Viewpoint: Ottawa-curling community entering golden era with Roar of the Rings

By Michael Sun

With Team Homan’s unprecedented year of success, Craig Savill’s recent international recognition and the upcoming Roar of the Rings in Ottawa, the question should be asked: has curling ever been hotter in the nation’s capital?

Ottawa Curling Club super-skip Rachel Homan and two-time Canadian and world champion Savill — who also trains at the O’Connor Street rink — have been making headlines on and off the ice.

Homan’s team – including teammates Emma Miskew, Joanne Courtney, Lisa Weagle and Cheryl Kreviazuk (who will be on the team for the upcoming Roar of the Rings Olympic qualifier) – took home gold at the Scotties Tournament of Hearts (the national championships) in St. Catharines, Ont. in February, and then went undefeated en route to a global title at the 2017 World Women’s Curling Championships in Beijing in March.

The City of Ottawa also honoured the rink’s achievements with a rally at City Hall in April.

Homan’s team then received the Ottawa Curling Club’s Distinguished Membership award, a unique recognition of their impact at the club. Homan gained further recognition when she was nominated for the international Sportswoman of the Year award by the Women’s Sports Foundation in August.

Even given Team Homan’s past accolades — other world championship medals and Scotties titles — the spotlight on this local women’s curling rink has arguably never been brighter.

Savill, meanwhile, was one of the recipients of the 2017 World Fair Play Diploma (from the France-based International Fair Play Committee) for an unforgettable moment at the 2016 Tim Hortons Brier in Ottawa.
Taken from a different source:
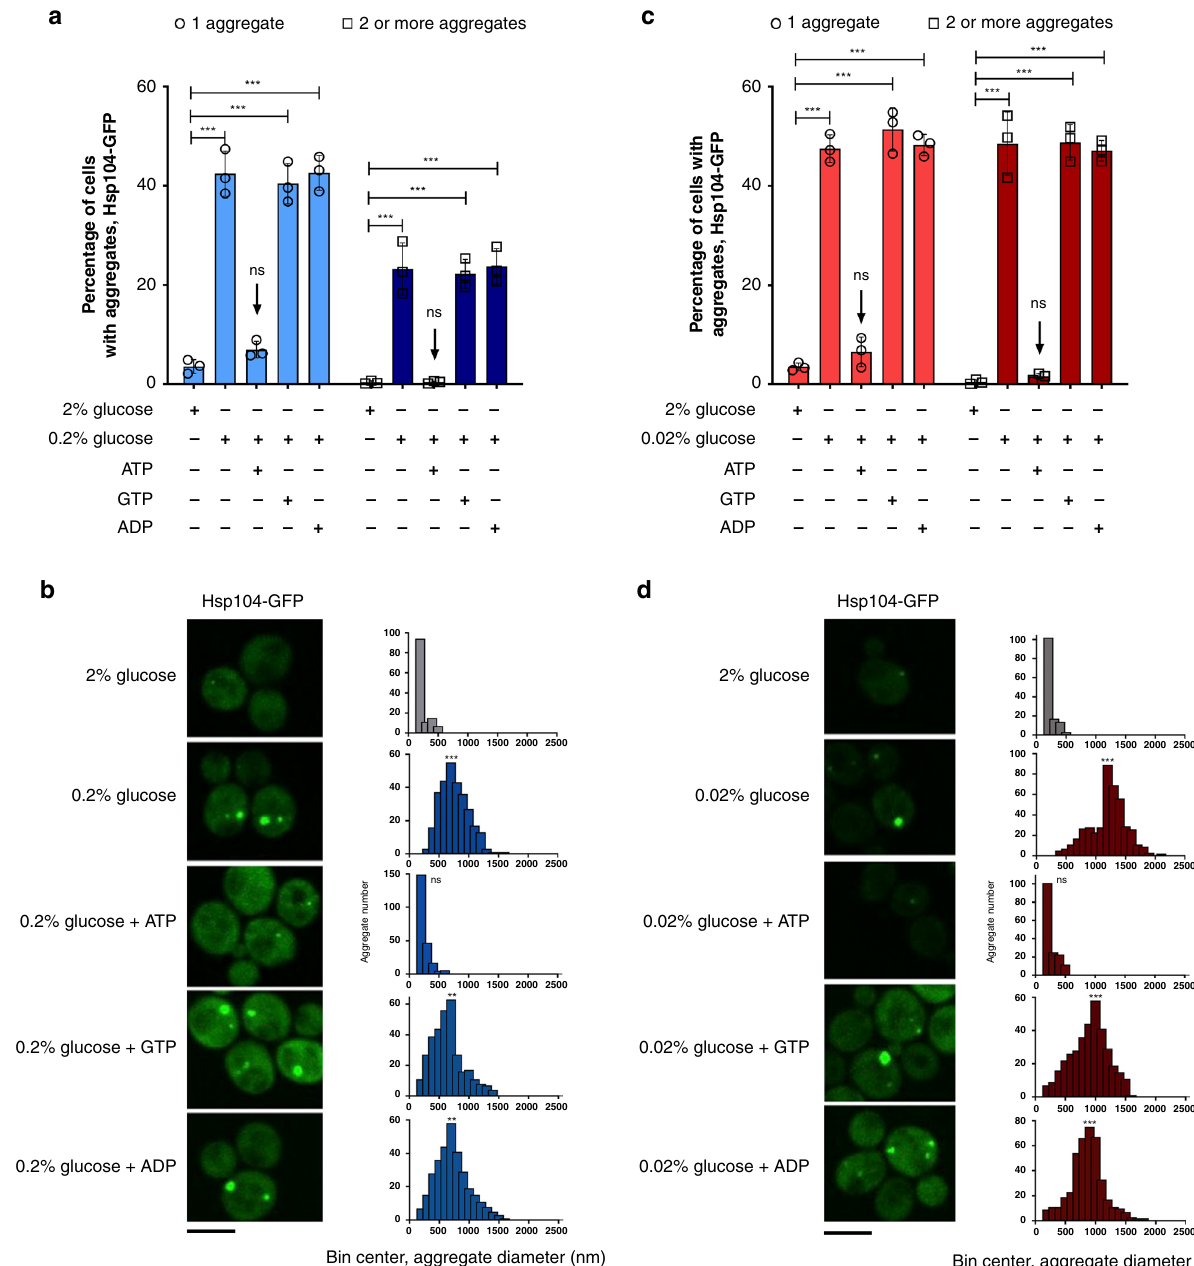
Fig. 1 ATP prevents protein aggregate accumulation during glucose starvation. a The percentage of cells bearing 1 (light blue) and 2 or more (dark blue) aggregates strongly increases during a 90-min starvation in 0.2% glucose. Treatment with ATP, but not GTP or ADP (all in the presence of DMSO), causes the fraction of cells bearing aggregates to return to levels comparable to control. b Mean aggregate diameter shifts to larger sizes during starvation in 0.2% glucose. The addition of ATP, but not GTP or ADP (all in the presence of DMSO), results in aggregates reverting to the sizes observed in control conditions. c The percentage of cells bearing 1 (light red) and 2 or more (dark red) aggregates strongly increases during a 90-min starvation in 0.02% glucose. Treatment with ATP, but not GTP or ADP (all in the presence of DMSO), causes the fraction of cells bearing aggregates to return to levels comparable to control. d Mean aggregate diameter shifts to larger sizes during starvation in 0.02% glucose. The addition of ATP, but not GTP or ADP, results in aggregates reverting to the sizes observed in control conditions. In panels a and c , n = 1200 cells were screened for aggregates starting from three independent exponential yeast cultures for each condition. Black arrows are pointing towards the starvation condition supplemented with ATP. Data are mean ± SD from at least three independent cultures, each performed in triplicate, and the means of technical replicates are represented as individual data points. *** p < 0.001; ** p < 0.01; * p < 0.05 (one-way ANOVA plus Tukey post hoc). In panels b and d the data represent binned values of individual aggregate diameters for N = 127, 297, 224, 330, and 320 aggregates from three independent exponential yeast cultures for each condition: 2% glucose, starvation, starvation + ATP, starvation + GTP, and starvation + ADP, respectively. The images are representative of three biological replicates, each in three technical replicates. Kolmogorov – Smirnov test was used to compare the statistical signi fi cance of the observed differences between each studied condition with the control (2% glucose) *** p < 0.001; ** p < 0.01; * p < 0.05. The black bar represents 8 µ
Team Canada’s Pat Simmons and Team Ontario’s Glenn Howard were also recipients as they made special arrangements for Savill to curl the lead rocks during a match in a Brier tournament being played in his home town. Why was this moment significant? Savill was being treated for Hodgkin’s lymphoma, and the act was widely hailed as a sterling show of sportsmanship.

By August 2016 Savill’s cancer was in remission, and he has made his comeback to curling. Fittingly, his next big tournament will again be in his home town with the upcoming Roar of the Rings contest from Dec. 2-10. Savill will be part of Reid Carruthers’ team from Winnipeg. The tournament serves as the Canadian Olympic trials for the 2018 Winter Olympics in Pyeongchang, South Korea, and also offers a special opportunity for Ottawa curlers to try to qualify for the Olympics in front of local friends and family.
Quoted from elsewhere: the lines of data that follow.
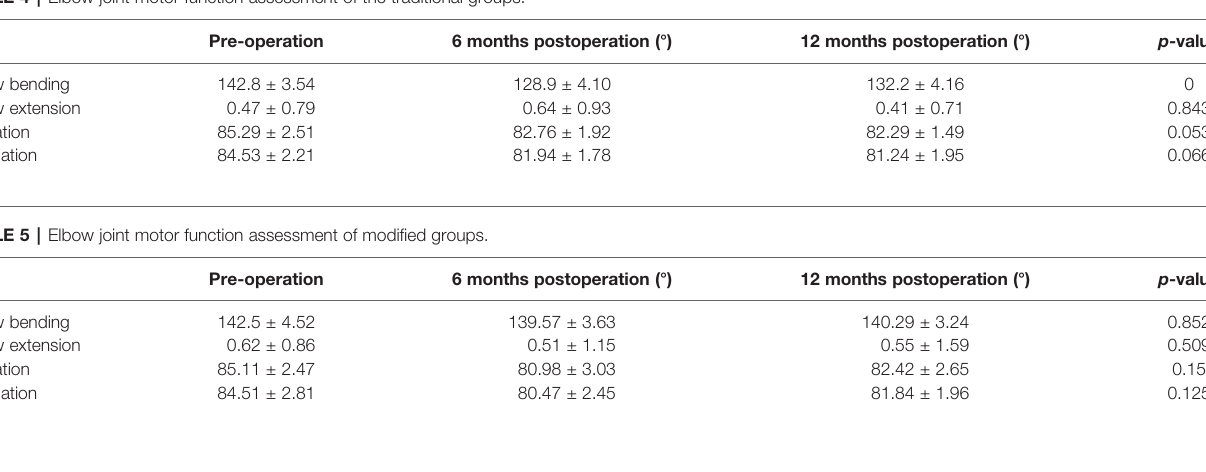
TABLE 4 | Elbow joint motor function assessment of the traditional groups.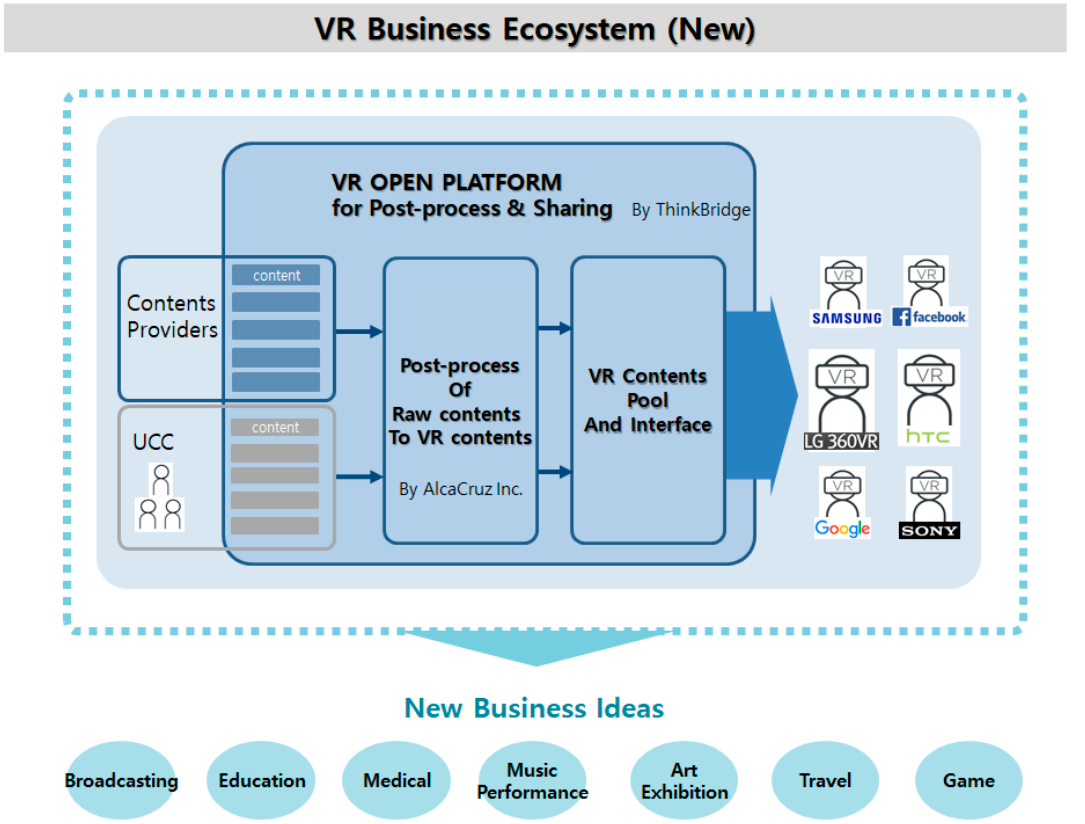
Figure 7. New VR business ecosystem due to the FPSP project.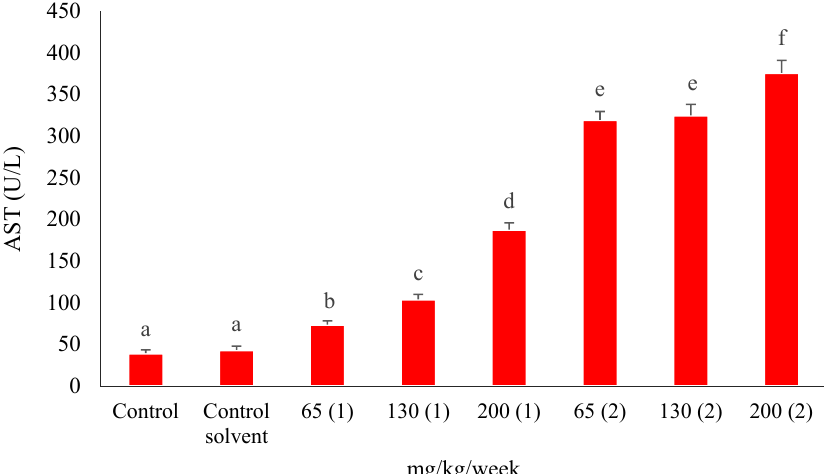
Fig. 6: Means ± SD of the levels of aspartate aminotransferase (AST) (unit/L) in the Caspian kutum exposed to fipronil for 7 (1) and 14 (2) days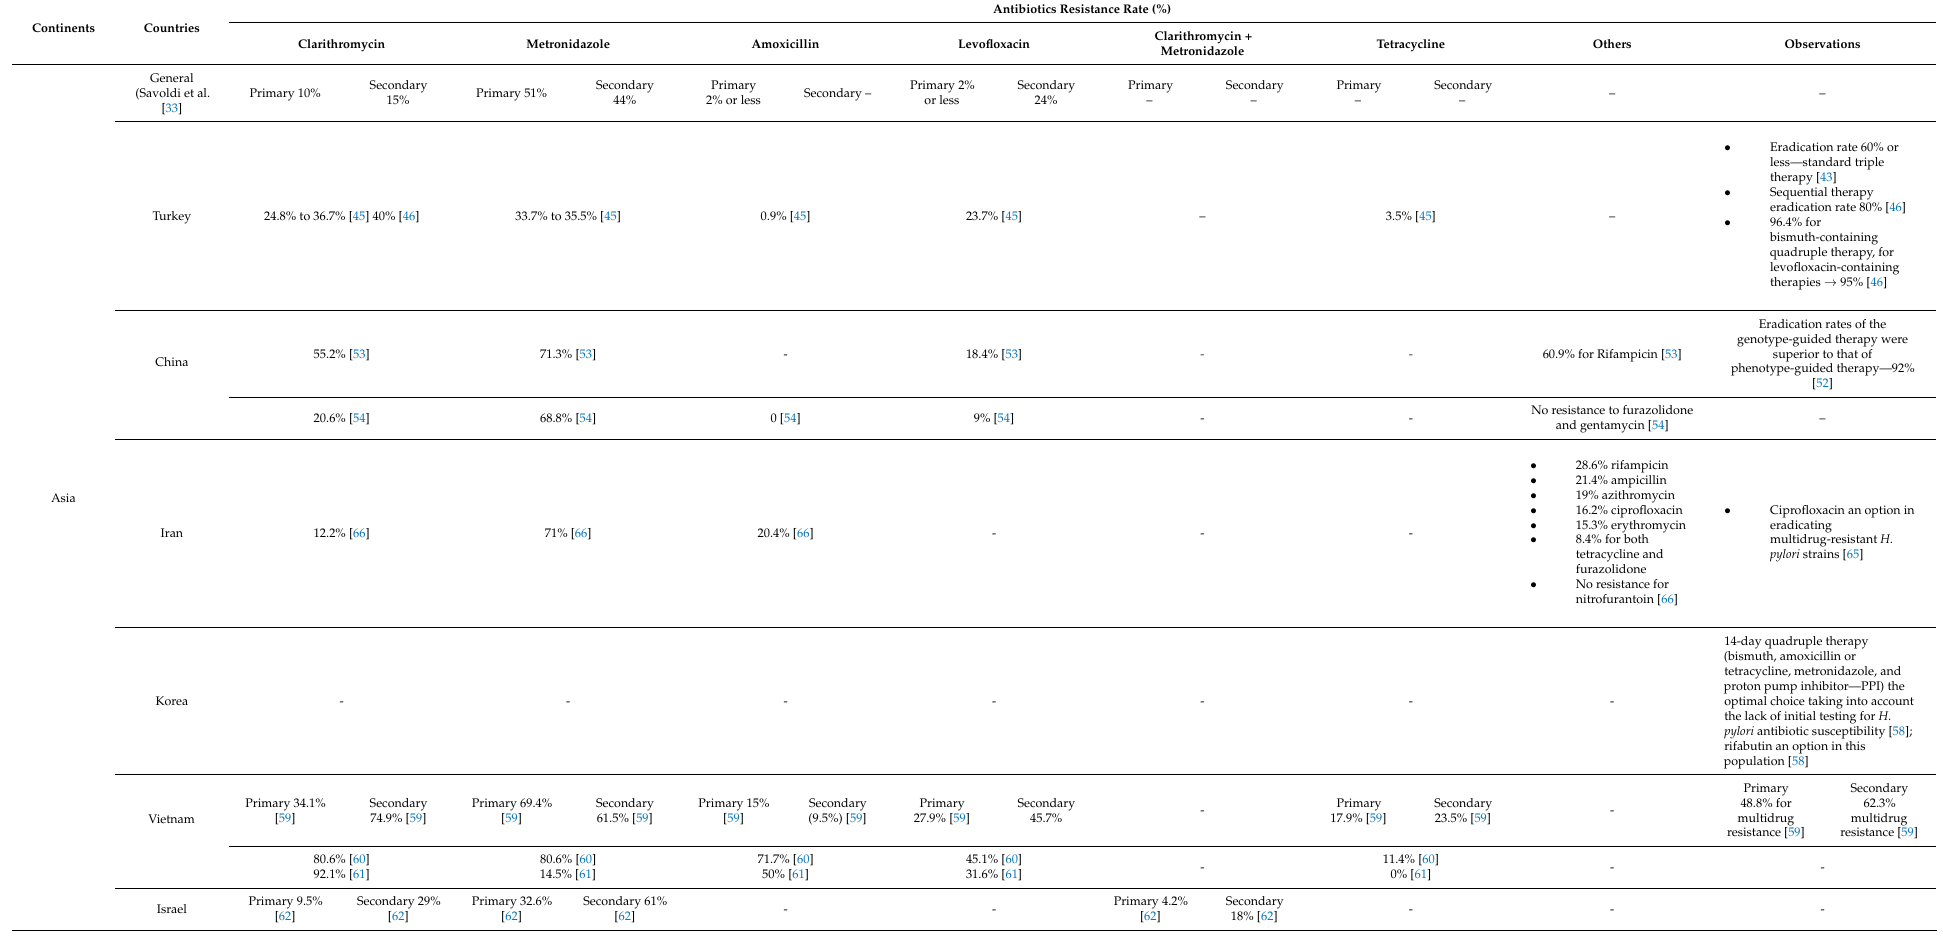
Table 1. H. pylori antimicrobial resistance among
Team Homan, as defending national and world champions, will enter the tournament as favourites, but they will be challenged by fellow Ottawa curlers Allison and Lynn Kreviazuk on Alli Flaxey’s team from Toronto.
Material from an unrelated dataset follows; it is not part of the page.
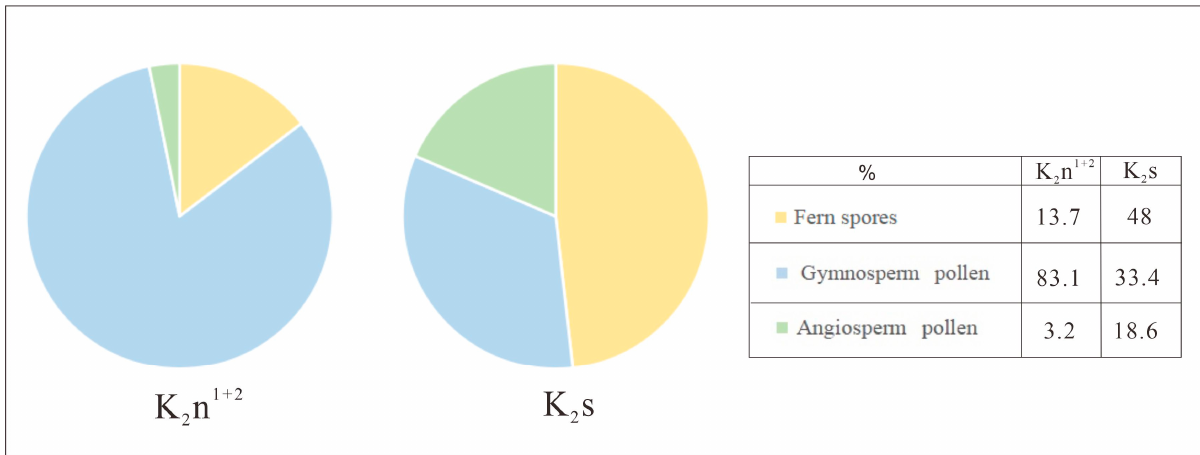
Figure 8. Ratio of different types of palynomorphs in borehole ZKY2-1.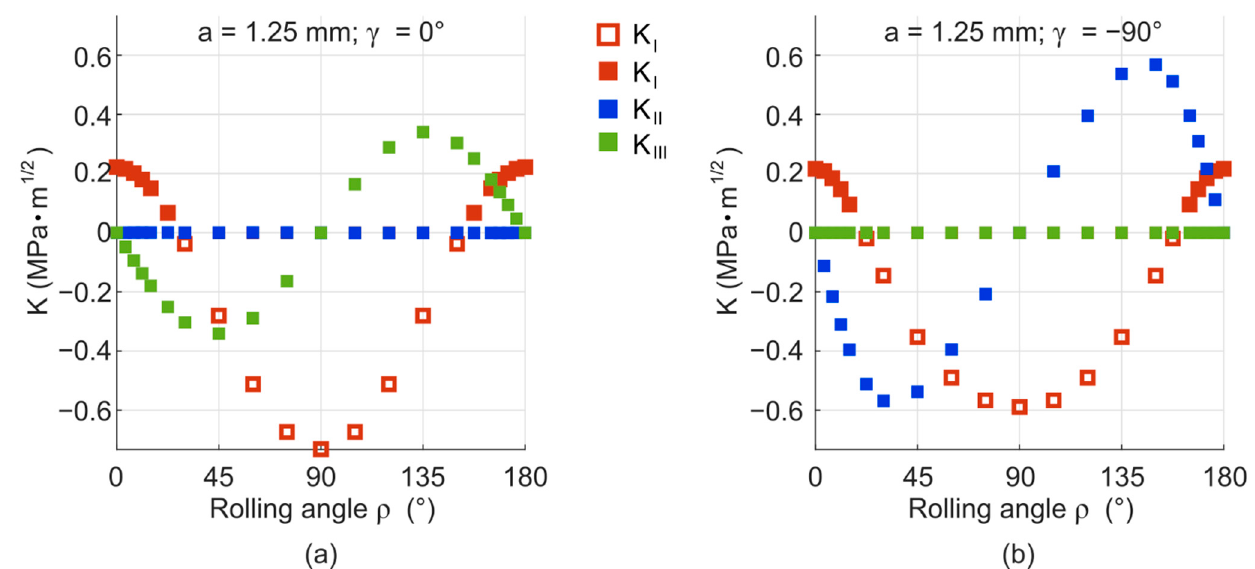
Figure A5. Course of stress intensity factors during rotation in the cylinder D × L = 6 × 6 mm 2 , load F = 350 N, a = 1.25 mm, position on the crack front; ( a ) γ = 0°; ( b ) γ = − 90°.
Savill is not Ottawa’s only local curler competing on the men’s side. Mathew Camm is part of John Epping’s team from Toronto and John Morris, another product of the Ottawa Curling Club, was recently leading a team from Vernon, B.C. as skip at the Roar of the Rings pre-trial tournament in Summerside, P.E.I.

The Winter Olympics could see yet another Ottawa curler competing for gold — but not for Team Canada. Ottawa curler Jaime Sinclair, eligible to represent the United States having been born in Anchorage, Alaska, will also be trying to make the U.S. Olympic team at that country’s pre-Games trials in Omaha, Nebraska from Nov. 11-18.